NASA to track forest health from space, top US scientist calls for global care

The United States of America is witnessing a decline in its forest cover. The dwindling forests on the country’s east coast and west coast are the increasing sea levels and wildfires, respectively. The magnitude of the losses and the impacts that declining trees have on atmospheric carbon dioxide concentrations and climate change are difficult to determine from the ground. In order for upcoming Earth-observing missions to better properly assess the health of forests, NASA research scientist Jon Ranson is striving to create new technology for examining trees from the atmosphere.

“Trees do a huge service for the planet, in terms of sequestering carbon dioxide, taking it out of the atmosphere and putting it into wood,” Ranson said. “But trees are very sensitive to our changing climate. We’re trying to see the changes going on in forest ecosystems. If you detect things early enough, you might be able to do something about it,” said Ranson in a statement. 
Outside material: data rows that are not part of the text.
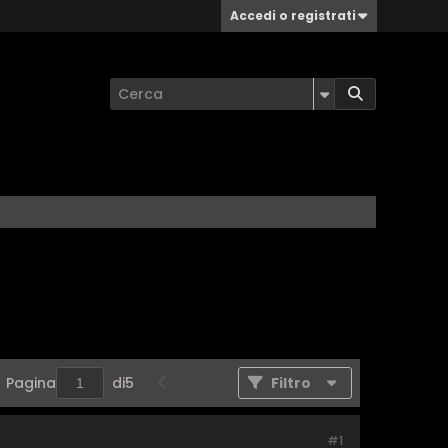
Accedi o registrati
Pagina
di
5
Filtro
#1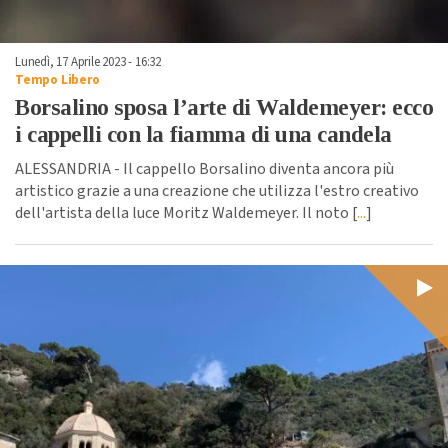
Lunedì, 17 Aprile 2023 - 16:32
Tempo Libero
Borsalino sposa l’arte di Waldemeyer: ecco
i cappelli con la fiamma di una candela
ALESSANDRIA - Il cappello Borsalino diventa ancora più
artistico grazie a una creazione che utilizza l'estro creativo
dell'artista della luce Moritz Waldemeyer. Il noto [
...
]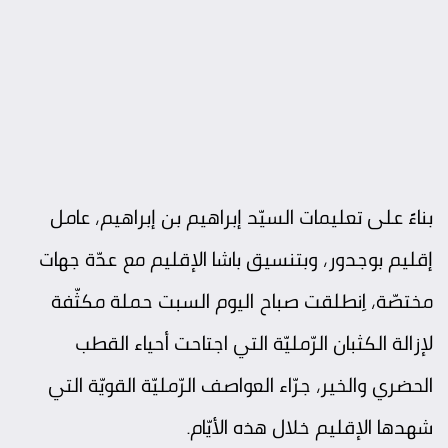
بناءً على تعليمات السيّد
إبراهيم بن إبراهيم
، عامل
إقليم بوجدو
ر، وبتنسيق باشا الإقليم مع عدّة جهات
مختصّة، اِنطلقت صباح اليوم السبت حملة مكثّفة
لإزالة الكثبان الرّمليّة التي اجتاحت أحياء القطب
الحضري والخير، جرّاء العواصف الرّمليّة القويّة التي
شهدها الإقليم خلال هذه الأيّام.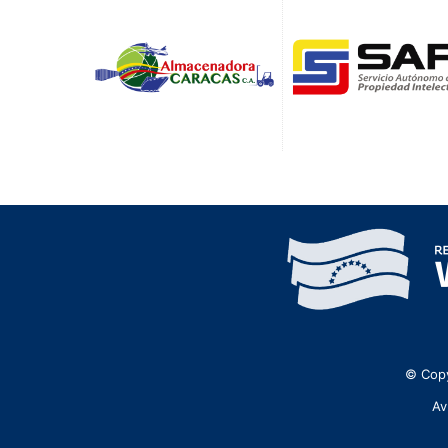
© Copy
Av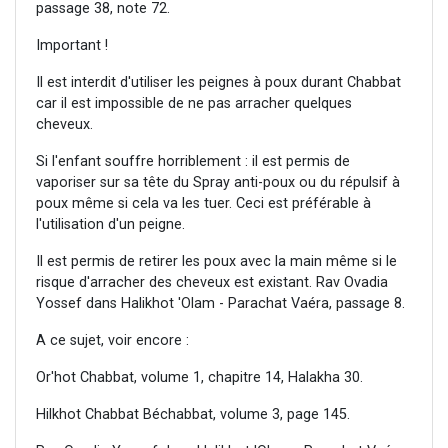
passage 38, note 72.
Important !
Il est interdit d'utiliser les peignes à poux durant Chabbat
car il est impossible de ne pas arracher quelques
cheveux.
Si l'enfant souffre horriblement : il est permis de
vaporiser sur sa tête du Spray anti-poux ou du répulsif à
poux même si cela va les tuer. Ceci est préférable à
l'utilisation d'un peigne.
Il est permis de retirer les poux avec la main même si le
risque d'arracher des cheveux est existant. Rav Ovadia
Yossef dans Halikhot 'Olam - Parachat Vaéra, passage 8.
A ce sujet, voir encore :
Or'hot Chabbat, volume 1, chapitre 14, Halakha 30.
Hilkhot Chabbat Béchabbat, volume 3, page 145.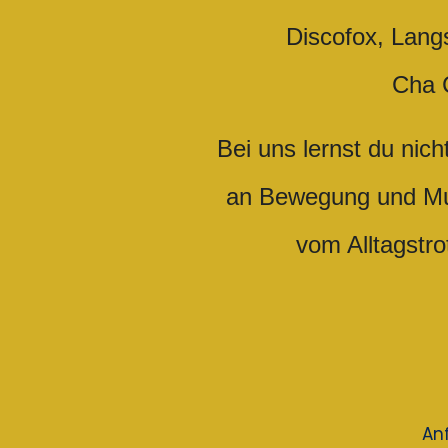
Discofox, Lang
Cha 
Bei uns lernst du nic
an Bewegung und Mus
vom Alltagstro
Anf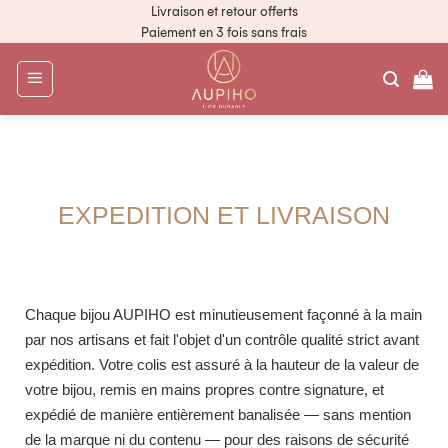
Livraison et retour offerts
Paiement en 3 fois sans frais
EXPEDITION ET LIVRAISON
Chaque bijou AUPIHO est minutieusement façonné à la main
par nos artisans et fait l'objet d'un contrôle qualité strict avant
expédition. Votre colis est assuré à la hauteur de la valeur de
votre bijou, remis en mains propres contre signature, et
expédié de manière entièrement banalisée — sans mention
de la marque ni du contenu — pour des raisons de sécurité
The wavelengths of light reflected by plants can be monitored from aircraft and satellites to provide scientists with information about the rate of photosynthesis, and consequently, the amount of atmospheric carbon dioxide that trees absorb and store. The average of two wide regions of the infrared spectrum, known as NDVI, or Normalized Differential Vegetation Index, is the current benchmark for researching vegetation. The 40-year history of NASA's NDVI data offers a low-resolution but accurate picture of the condition of the forest.

'Trees do a huge service for the planet' says NASA scientist Ranson

According to Ranson, while NDVI is effective for gauging vegetation abundance and vigour generically, a technology known as hyperspectral imaging that breaks infrared and visible light into many more wavelengths can shed light on plants' water content, chlorophyll levels, and even changes in health.

“Vegetation has these broad spectral properties,” said Ian Adams, Earth Sciences Division Technologist at NASA’s Goddard Space Flight Center. “With hyperspectral imaging, you get lots of different measurements at smaller, closer together frequencies. There is a lot more information we can pull out if we can get better spectral resolution.”

Ranson's work supports the priorities of the most recent Earth Science decadal survey, which establishes the field's long-term priorities, by significantly boosting the number of frequencies that are available for investigation. Forests are included in the survey's list of "surface topography and vegetation" as a crucial field of study in need of more sophisticated technologies. Adams further said "strategically for NASA, and more broadly for the remote sensing community, hyperspectral is one of the areas we see as the future.”

Future orbital missions will use hyperspectral imaging, however first data analysis methods must be tested closer to the ground. A visible and infrared (VIS/IR) hyperspectral camera and lidar technology were installed on a Skyfish drone (UAV) from the partner university Virginia Tech by Ranson's team. In a place named Mountain Lake, close to Blacksburg, Virginia, they flew the imaging equipment above woodlands.

‘Are our forests healthy? And if not, why not?” says Ranson on the project

Ranson's team improved estimates of how much carbon the forest removed from the atmosphere by comparing their UAV observations with real CO2 levels measured by sensors on a nearby National Ecological Observatory Network tower.

They were able to improve their methods for analysing the hyperspectral data through these comparisons. For instance, his sensors can identify the circumstance where plants under stress from excessive sunlight release pigments to protect their chloroplasts. Plants may develop leaves with greater surface areas if they receive excessive shadow, which could lead the sensor to overestimate plant productivity. In order to more accurately discern reflections from leaves and other plant elements and eliminate a potential source of inaccuracy, Ranson plans to incorporate short-wave infrared sensors.

Ranson wants to study and examine forests all around the world from space. “We’re trying to get the complete picture,” Ranson said. “So that when we go to space, we know how to find the answer to the question, ‘Are our forests healthy? And if not, why not?”

A mission concept dubbed Concurrent Artificially intelligent Spectrometry and Adaptive Lidar System, or CASALS, has been developed by scientists and engineers at Goddard. If chosen, CASALS would launch a satellite equipped with lidar and hyperspectral cameras. A constellation of such satellites could take the regular observations necessary to quantify changes in forest production over time, using models refined by Ranson's UAV missions.

“Forests take up as much carbon as the ocean does, yet forests cover only 9 percent of Earth’s surface,” said Ranson. “So, if something goes wrong with our forests, it’s a dramatic issue. We’ve got this great, great resource in forests, and we need to care for them so they’ll care for us.”